• The input:
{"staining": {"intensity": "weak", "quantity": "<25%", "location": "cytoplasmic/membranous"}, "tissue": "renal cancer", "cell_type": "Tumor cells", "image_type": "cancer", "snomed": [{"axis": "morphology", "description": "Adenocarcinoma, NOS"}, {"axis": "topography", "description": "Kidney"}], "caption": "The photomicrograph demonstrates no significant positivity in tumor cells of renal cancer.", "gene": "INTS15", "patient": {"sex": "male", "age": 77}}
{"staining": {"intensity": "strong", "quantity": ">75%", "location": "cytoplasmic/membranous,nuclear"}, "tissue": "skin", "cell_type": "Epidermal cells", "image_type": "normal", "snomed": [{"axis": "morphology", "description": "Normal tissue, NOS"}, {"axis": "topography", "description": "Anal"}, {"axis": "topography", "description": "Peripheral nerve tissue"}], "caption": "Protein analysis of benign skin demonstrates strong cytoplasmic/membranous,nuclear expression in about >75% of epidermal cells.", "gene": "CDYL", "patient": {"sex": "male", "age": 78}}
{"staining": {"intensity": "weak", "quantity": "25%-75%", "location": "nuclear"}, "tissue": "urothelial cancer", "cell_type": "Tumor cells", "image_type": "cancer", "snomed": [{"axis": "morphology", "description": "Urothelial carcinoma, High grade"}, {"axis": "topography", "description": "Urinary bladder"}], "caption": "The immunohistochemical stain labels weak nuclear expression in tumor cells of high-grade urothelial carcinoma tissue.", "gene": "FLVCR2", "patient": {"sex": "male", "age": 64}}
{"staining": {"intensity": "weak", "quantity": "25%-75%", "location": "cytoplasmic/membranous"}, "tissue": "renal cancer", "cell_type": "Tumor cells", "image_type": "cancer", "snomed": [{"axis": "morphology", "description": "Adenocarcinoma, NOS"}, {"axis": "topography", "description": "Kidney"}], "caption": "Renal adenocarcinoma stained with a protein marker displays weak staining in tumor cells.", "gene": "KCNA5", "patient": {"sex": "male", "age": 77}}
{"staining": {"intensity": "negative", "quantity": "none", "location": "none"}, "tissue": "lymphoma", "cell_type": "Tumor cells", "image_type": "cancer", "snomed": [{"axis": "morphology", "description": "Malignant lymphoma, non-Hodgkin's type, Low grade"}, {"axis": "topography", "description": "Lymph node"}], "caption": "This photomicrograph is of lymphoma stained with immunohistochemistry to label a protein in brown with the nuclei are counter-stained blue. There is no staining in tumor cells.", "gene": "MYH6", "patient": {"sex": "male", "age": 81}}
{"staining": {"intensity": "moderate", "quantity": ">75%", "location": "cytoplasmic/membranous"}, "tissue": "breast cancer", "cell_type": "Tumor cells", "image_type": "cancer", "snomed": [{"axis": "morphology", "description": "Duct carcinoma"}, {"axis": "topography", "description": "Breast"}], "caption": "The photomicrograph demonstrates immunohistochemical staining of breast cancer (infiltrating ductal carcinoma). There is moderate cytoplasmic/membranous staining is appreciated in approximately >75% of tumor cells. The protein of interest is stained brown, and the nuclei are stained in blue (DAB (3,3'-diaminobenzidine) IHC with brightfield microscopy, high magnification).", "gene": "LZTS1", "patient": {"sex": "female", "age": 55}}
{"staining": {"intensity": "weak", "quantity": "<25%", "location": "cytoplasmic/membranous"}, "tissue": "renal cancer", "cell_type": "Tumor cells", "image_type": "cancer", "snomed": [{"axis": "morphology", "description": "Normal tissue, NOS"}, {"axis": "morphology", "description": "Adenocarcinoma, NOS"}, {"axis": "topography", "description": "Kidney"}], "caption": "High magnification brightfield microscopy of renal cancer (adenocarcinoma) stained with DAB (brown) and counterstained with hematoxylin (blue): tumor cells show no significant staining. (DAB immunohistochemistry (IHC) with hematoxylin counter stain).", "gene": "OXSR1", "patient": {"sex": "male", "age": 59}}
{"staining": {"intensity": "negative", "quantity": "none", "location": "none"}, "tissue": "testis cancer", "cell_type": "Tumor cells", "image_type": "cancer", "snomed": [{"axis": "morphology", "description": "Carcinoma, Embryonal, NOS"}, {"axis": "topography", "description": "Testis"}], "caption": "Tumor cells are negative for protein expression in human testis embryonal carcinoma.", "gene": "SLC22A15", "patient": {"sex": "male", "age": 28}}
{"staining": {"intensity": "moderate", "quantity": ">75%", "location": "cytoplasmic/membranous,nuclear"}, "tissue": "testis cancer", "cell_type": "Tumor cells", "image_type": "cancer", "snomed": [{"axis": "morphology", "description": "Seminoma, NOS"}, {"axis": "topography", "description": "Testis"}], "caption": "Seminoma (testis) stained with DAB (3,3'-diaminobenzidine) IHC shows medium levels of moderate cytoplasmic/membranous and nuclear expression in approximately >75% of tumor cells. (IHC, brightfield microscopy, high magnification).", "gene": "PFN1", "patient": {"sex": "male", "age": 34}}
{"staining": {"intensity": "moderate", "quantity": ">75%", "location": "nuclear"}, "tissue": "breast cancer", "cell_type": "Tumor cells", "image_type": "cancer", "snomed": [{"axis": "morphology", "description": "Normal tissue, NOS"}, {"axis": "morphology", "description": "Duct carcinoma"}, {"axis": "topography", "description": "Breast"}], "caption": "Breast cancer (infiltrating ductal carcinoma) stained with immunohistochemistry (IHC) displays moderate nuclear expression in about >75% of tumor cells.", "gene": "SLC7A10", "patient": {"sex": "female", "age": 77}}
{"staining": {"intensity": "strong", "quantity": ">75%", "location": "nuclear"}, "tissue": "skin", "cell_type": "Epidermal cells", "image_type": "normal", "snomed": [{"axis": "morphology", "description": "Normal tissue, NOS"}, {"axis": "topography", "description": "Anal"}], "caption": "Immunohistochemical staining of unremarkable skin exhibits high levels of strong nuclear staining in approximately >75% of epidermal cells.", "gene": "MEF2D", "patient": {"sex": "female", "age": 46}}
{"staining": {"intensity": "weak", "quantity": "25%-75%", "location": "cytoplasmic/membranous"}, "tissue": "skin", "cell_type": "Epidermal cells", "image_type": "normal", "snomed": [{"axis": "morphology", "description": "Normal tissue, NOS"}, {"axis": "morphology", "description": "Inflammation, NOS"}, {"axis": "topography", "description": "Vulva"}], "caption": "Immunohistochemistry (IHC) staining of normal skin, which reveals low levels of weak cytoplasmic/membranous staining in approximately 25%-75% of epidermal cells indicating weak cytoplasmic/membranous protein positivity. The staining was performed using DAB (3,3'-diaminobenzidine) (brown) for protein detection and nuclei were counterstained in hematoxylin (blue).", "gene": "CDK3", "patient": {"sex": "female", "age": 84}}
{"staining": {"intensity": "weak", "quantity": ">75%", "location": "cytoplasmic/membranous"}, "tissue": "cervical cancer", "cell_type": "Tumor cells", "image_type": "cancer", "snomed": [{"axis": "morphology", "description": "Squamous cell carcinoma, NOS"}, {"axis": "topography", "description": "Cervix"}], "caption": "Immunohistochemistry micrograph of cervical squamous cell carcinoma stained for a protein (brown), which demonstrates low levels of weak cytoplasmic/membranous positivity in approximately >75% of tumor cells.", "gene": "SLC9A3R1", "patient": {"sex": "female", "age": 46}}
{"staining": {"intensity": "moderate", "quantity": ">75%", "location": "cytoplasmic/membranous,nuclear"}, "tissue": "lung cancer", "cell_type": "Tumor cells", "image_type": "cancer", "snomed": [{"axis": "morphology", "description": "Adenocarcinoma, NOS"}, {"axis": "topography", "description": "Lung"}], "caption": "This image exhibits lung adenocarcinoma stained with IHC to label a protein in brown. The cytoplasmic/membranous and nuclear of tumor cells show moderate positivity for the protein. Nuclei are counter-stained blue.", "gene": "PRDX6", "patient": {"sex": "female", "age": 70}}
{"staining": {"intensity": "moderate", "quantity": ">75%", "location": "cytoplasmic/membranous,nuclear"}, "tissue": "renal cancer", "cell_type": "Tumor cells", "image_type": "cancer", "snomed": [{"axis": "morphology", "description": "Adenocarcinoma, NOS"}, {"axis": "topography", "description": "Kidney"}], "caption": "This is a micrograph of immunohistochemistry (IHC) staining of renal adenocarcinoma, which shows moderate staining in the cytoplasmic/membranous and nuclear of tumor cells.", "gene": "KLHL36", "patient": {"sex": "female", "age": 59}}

• Work task: The lines from the top of the data above down to the line containing "immunohistochemical stain labels" are to be copied exactly; no other line should appear.

• Solution for this exercise:
{"staining": {"intensity": "weak", "quantity": "<25%", "location": "cytoplasmic/membranous"}, "tissue": "renal cancer", "cell_type": "Tumor cells", "image_type": "cancer", "snomed": [{"axis": "morphology", "description": "Adenocarcinoma, NOS"}, {"axis": "topography", "description": "Kidney"}], "caption": "The photomicrograph demonstrates no significant positivity in tumor cells of renal cancer.", "gene": "INTS15", "patient": {"sex": "male", "age": 77}}
{"staining": {"intensity": "strong", "quantity": ">75%", "location": "cytoplasmic/membranous,nuclear"}, "tissue": "skin", "cell_type": "Epidermal cells", "image_type": "normal", "snomed": [{"axis": "morphology", "description": "Normal tissue, NOS"}, {"axis": "topography", "description": "Anal"}, {"axis": "topography", "description": "Peripheral nerve tissue"}], "caption": "Protein analysis of benign skin demonstrates strong cytoplasmic/membranous,nuclear expression in about >75% of epidermal cells.", "gene": "CDYL", "patient": {"sex": "male", "age": 78}}
{"staining": {"intensity": "weak", "quantity": "25%-75%", "location": "nuclear"}, "tissue": "urothelial cancer", "cell_type": "Tumor cells", "image_type": "cancer", "snomed": [{"axis": "morphology", "description": "Urothelial carcinoma, High grade"}, {"axis": "topography", "description": "Urinary bladder"}], "caption": "The immunohistochemical stain labels weak nuclear expression in tumor cells of high-grade urothelial carcinoma tissue.", "gene": "FLVCR2", "patient": {"sex": "male", "age": 64}}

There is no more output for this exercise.